▶ Exercise directions: Search the records below for the word "font", then return every line where it appears.

▬▬▬▬▬▬▬▬▬▬

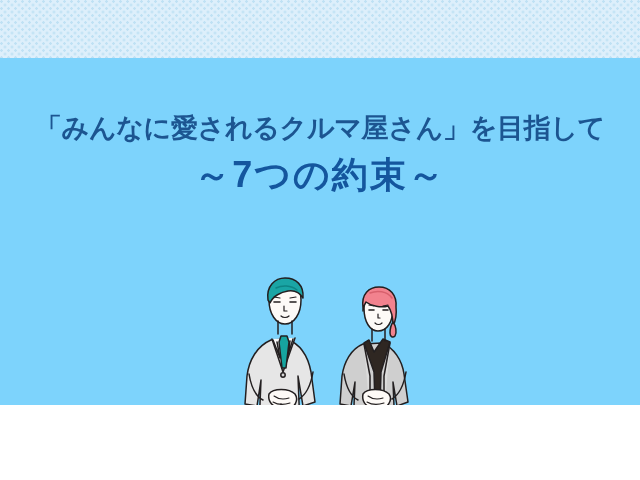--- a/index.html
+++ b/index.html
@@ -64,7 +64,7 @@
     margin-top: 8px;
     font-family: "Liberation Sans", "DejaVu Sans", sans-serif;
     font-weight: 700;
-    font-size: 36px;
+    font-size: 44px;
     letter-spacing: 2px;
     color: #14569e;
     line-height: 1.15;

▬▬▬▬▬▬▬▬▬▬

▶ Exercise answer:
     font-family: "Liberation Sans", "DejaVu Sans", sans-serif;
     font-weight: 700;
-    font-size: 36px;
+    font-size: 44px;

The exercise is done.